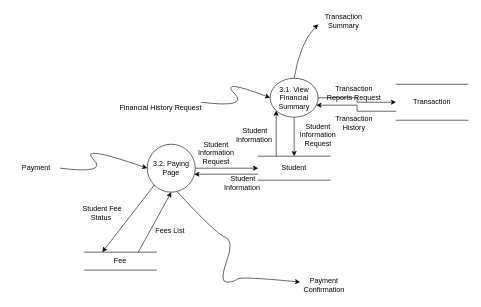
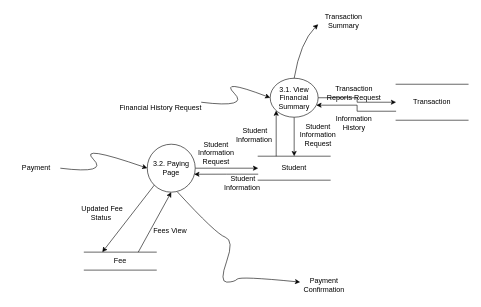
  <mxCell id="0" />
  <mxCell id="1" parent="0" />
  <mxCell id="2" style="edgeStyle=orthogonalEdgeStyle;rounded=0;orthogonalLoop=1;jettySize=auto;html=1;" edge="1" parent="1" source="4" target="9"><mxGeometry relative="1" as="geometry" /></mxCell>
  <mxCell id="3" value="" style="edgeStyle=orthogonalEdgeStyle;rounded=0;orthogonalLoop=1;jettySize=auto;html=1;" edge="1" parent="1" source="4" target="20"><mxGeometry relative="1" as="geometry" /></mxCell>
  <mxCell id="4" value="3.1. View Financial Summary" style="ellipse;whiteSpace=wrap;html=1;aspect=fixed;" vertex="1" parent="1"><mxGeometry x="450" y="130" width="80" height="65" as="geometry" /></mxCell>
  <mxCell id="5" style="edgeStyle=orthogonalEdgeStyle;rounded=0;orthogonalLoop=1;jettySize=auto;html=1;entryX=0;entryY=0.5;entryDx=0;entryDy=0;" edge="1" parent="1" source="6" target="20"><mxGeometry relative="1" as="geometry" /></mxCell>
  <mxCell id="6" value="3.2. Paying Page" style="ellipse;whiteSpace=wrap;html=1;aspect=fixed;" vertex="1" parent="1"><mxGeometry x="245" y="240" width="80" height="80" as="geometry" /></mxCell>
  <mxCell id="7" value="" style="curved=1;endArrow=classic;html=1;rounded=0;entryX=0;entryY=0.5;entryDx=0;entryDy=0;" edge="1" parent="1" target="6"><mxGeometry width="50" height="50" relative="1" as="geometry"><mxPoint x="100" y="280" as="sourcePoint" /><mxPoint x="180" y="240" as="targetPoint" /><Array as="points"><mxPoint x="180" y="290" /><mxPoint x="130" y="240" /></Array></mxGeometry></mxCell>
  <mxCell id="8" value="Fee" style="shape=partialRectangle;whiteSpace=wrap;html=1;left=0;right=0;fillColor=none;" vertex="1" parent="1"><mxGeometry x="140" y="420" width="120" height="30" as="geometry" /></mxCell>
  <mxCell id="9" value="Transaction" style="shape=partialRectangle;whiteSpace=wrap;html=1;left=0;right=0;fillColor=none;" vertex="1" parent="1"><mxGeometry x="660" y="140" width="120" height="60" as="geometry" /></mxCell>
  <mxCell id="10" value="" style="endArrow=classic;html=1;rounded=0;entryX=0.25;entryY=0;entryDx=0;entryDy=0;exitX=0;exitY=1;exitDx=0;exitDy=0;" edge="1" parent="1" source="6" target="8"><mxGeometry width="50" height="50" relative="1" as="geometry"><mxPoint x="350" y="320" as="sourcePoint" /><mxPoint x="400" y="270" as="targetPoint" /></mxGeometry></mxCell>
  <mxCell id="11" value="Payment Confirmation" style="text;html=1;whiteSpace=wrap;strokeColor=none;fillColor=none;align=center;verticalAlign=middle;rounded=0;" vertex="1" parent="1"><mxGeometry x="510" y="460" width="60" height="30" as="geometry" /></mxCell>
  <mxCell id="12" value="Transaction Summary" style="text;html=1;whiteSpace=wrap;strokeColor=none;fillColor=none;align=center;verticalAlign=middle;rounded=0;" vertex="1" parent="1"><mxGeometry x="520" y="20" width="105" height="30" as="geometry" /></mxCell>
  <mxCell id="13" value="" style="curved=1;endArrow=classic;html=1;rounded=0;entryX=0;entryY=0.5;entryDx=0;entryDy=0;" edge="1" parent="1" target="4"><mxGeometry width="50" height="50" relative="1" as="geometry"><mxPoint x="335" y="170" as="sourcePoint" /><mxPoint x="480" y="170" as="targetPoint" /><Array as="points"><mxPoint x="415" y="180" /><mxPoint x="365" y="130" /></Array></mxGeometry></mxCell>
  <mxCell id="14" value="Transaction Reports Request" style="text;html=1;whiteSpace=wrap;strokeColor=none;fillColor=none;align=center;verticalAlign=middle;rounded=0;" vertex="1" parent="1"><mxGeometry x="540" y="140" width="100" height="30" as="geometry" /></mxCell>
- <mxCell id="15" value="Transaction History" style="text;html=1;whiteSpace=wrap;strokeColor=none;fillColor=none;align=center;verticalAlign=middle;rounded=0;" vertex="1" parent="1"><mxGeometry x="540" y="190" width="100" height="30" as="geometry" /></mxCell>
+ <mxCell id="15" value="Information History" style="text;html=1;whiteSpace=wrap;strokeColor=none;fillColor=none;align=center;verticalAlign=middle;rounded=0;" vertex="1" parent="1"><mxGeometry x="540" y="190" width="100" height="30" as="geometry" /></mxCell>
  <mxCell id="16" style="edgeStyle=orthogonalEdgeStyle;rounded=0;orthogonalLoop=1;jettySize=auto;html=1;exitX=0;exitY=0.75;exitDx=0;exitDy=0;entryX=0.962;entryY=0.691;entryDx=0;entryDy=0;entryPerimeter=0;" edge="1" parent="1" source="9" target="4"><mxGeometry relative="1" as="geometry"><mxPoint x="390" y="279.83" as="sourcePoint" /><mxPoint x="510" y="279.83" as="targetPoint" /></mxGeometry></mxCell>
  <mxCell id="17" value="" style="curved=1;endArrow=classic;html=1;rounded=0;exitX=0.5;exitY=0;exitDx=0;exitDy=0;" edge="1" parent="1" source="4"><mxGeometry width="50" height="50" relative="1" as="geometry"><mxPoint x="550" y="70" as="sourcePoint" /><mxPoint x="530" y="40" as="targetPoint" /><Array as="points"><mxPoint x="500" y="70" /></Array></mxGeometry></mxCell>
  <mxCell id="18" value="Financial History Request" style="text;html=1;whiteSpace=wrap;strokeColor=none;fillColor=none;align=center;verticalAlign=middle;rounded=0;" vertex="1" parent="1"><mxGeometry x="190" y="165" width="155" height="30" as="geometry" /></mxCell>
  <mxCell id="19" value="Payment" style="text;html=1;whiteSpace=wrap;strokeColor=none;fillColor=none;align=center;verticalAlign=middle;rounded=0;" vertex="1" parent="1"><mxGeometry x="20" y="265" width="80" height="30" as="geometry" /></mxCell>
  <mxCell id="20" value="Student" style="shape=partialRectangle;whiteSpace=wrap;html=1;left=0;right=0;fillColor=none;" vertex="1" parent="1"><mxGeometry x="430" y="260" width="120" height="40" as="geometry" /></mxCell>
  <mxCell id="21" value="Student Information Request" style="text;html=1;whiteSpace=wrap;strokeColor=none;fillColor=none;align=center;verticalAlign=middle;rounded=0;" vertex="1" parent="1"><mxGeometry x="500" y="210" width="60" height="30" as="geometry" /></mxCell>
  <mxCell id="22" value="Student Information&amp;nbsp;" style="text;html=1;whiteSpace=wrap;strokeColor=none;fillColor=none;align=center;verticalAlign=middle;rounded=0;" vertex="1" parent="1"><mxGeometry x="395" y="210" width="60" height="30" as="geometry" /></mxCell>
  <mxCell id="23" value="" style="edgeStyle=orthogonalEdgeStyle;rounded=0;orthogonalLoop=1;jettySize=auto;html=1;exitX=0.25;exitY=0;exitDx=0;exitDy=0;entryX=0.125;entryY=0.829;entryDx=0;entryDy=0;entryPerimeter=0;" edge="1" parent="1" source="20" target="4"><mxGeometry relative="1" as="geometry"><mxPoint x="409.76" y="255" as="sourcePoint" /><mxPoint x="409.76" y="305" as="targetPoint" /></mxGeometry></mxCell>
  <mxCell id="24" value="Student Information Request" style="text;html=1;whiteSpace=wrap;strokeColor=none;fillColor=none;align=center;verticalAlign=middle;rounded=0;" vertex="1" parent="1"><mxGeometry x="310" y="240" width="100" height="30" as="geometry" /></mxCell>
  <mxCell id="25" style="edgeStyle=orthogonalEdgeStyle;rounded=0;orthogonalLoop=1;jettySize=auto;html=1;exitX=0;exitY=0.75;exitDx=0;exitDy=0;entryX=0.979;entryY=0.626;entryDx=0;entryDy=0;entryPerimeter=0;" edge="1" parent="1" source="20" target="6"><mxGeometry relative="1" as="geometry"><mxPoint x="330" y="290" as="targetPoint" /></mxGeometry></mxCell>
  <mxCell id="26" value="Student Information&amp;nbsp;" style="text;html=1;whiteSpace=wrap;strokeColor=none;fillColor=none;align=center;verticalAlign=middle;rounded=0;" vertex="1" parent="1"><mxGeometry x="360" y="290" width="90" height="30" as="geometry" /></mxCell>
  <mxCell id="27" value="" style="curved=1;endArrow=classic;html=1;rounded=0;exitX=0.628;exitY=0.994;exitDx=0;exitDy=0;exitPerimeter=0;" edge="1" parent="1" source="6"><mxGeometry width="50" height="50" relative="1" as="geometry"><mxPoint x="375" y="450" as="sourcePoint" /><mxPoint x="500" y="470" as="targetPoint" /><Array as="points"><mxPoint x="360" y="390" /><mxPoint x="390" y="400" /><mxPoint x="365" y="470" /><mxPoint x="390" y="470" /><mxPoint x="400" y="460" /></Array></mxGeometry></mxCell>
  <mxCell id="28" value="" style="endArrow=classic;html=1;rounded=0;entryX=0.5;entryY=1;entryDx=0;entryDy=0;exitX=0.75;exitY=0;exitDx=0;exitDy=0;" edge="1" parent="1" source="8" target="6"><mxGeometry width="50" height="50" relative="1" as="geometry"><mxPoint x="295" y="330" as="sourcePoint" /><mxPoint x="180" y="430" as="targetPoint" /></mxGeometry></mxCell>
- <mxCell id="29" value="Student&amp;nbsp;Fee Status&amp;nbsp;" style="text;html=1;whiteSpace=wrap;strokeColor=none;fillColor=none;align=center;verticalAlign=middle;rounded=0;" vertex="1" parent="1"><mxGeometry x="130" y="340" width="80" height="30" as="geometry" /></mxCell>
- <mxCell id="30" value="Fees List&amp;nbsp;" style="text;html=1;whiteSpace=wrap;strokeColor=none;fillColor=none;align=center;verticalAlign=middle;rounded=0;" vertex="1" parent="1"><mxGeometry x="245" y="370" width="80" height="30" as="geometry" /></mxCell>
+ <mxCell id="29" value="Updated&amp;nbsp;Fee Status&amp;nbsp;" style="text;html=1;whiteSpace=wrap;strokeColor=none;fillColor=none;align=center;verticalAlign=middle;rounded=0;" vertex="1" parent="1"><mxGeometry x="130" y="340" width="80" height="30" as="geometry" /></mxCell>
+ <mxCell id="30" value="Fees View&amp;nbsp;" style="text;html=1;whiteSpace=wrap;strokeColor=none;fillColor=none;align=center;verticalAlign=middle;rounded=0;" vertex="1" parent="1"><mxGeometry x="245" y="370" width="80" height="30" as="geometry" /></mxCell>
= = = = = = =
◆ **WHAT TO PRODUCE**
Count the lines of the entries that contain the string "Fees", and give only the number.

◆ **FULL RESPONSE**
2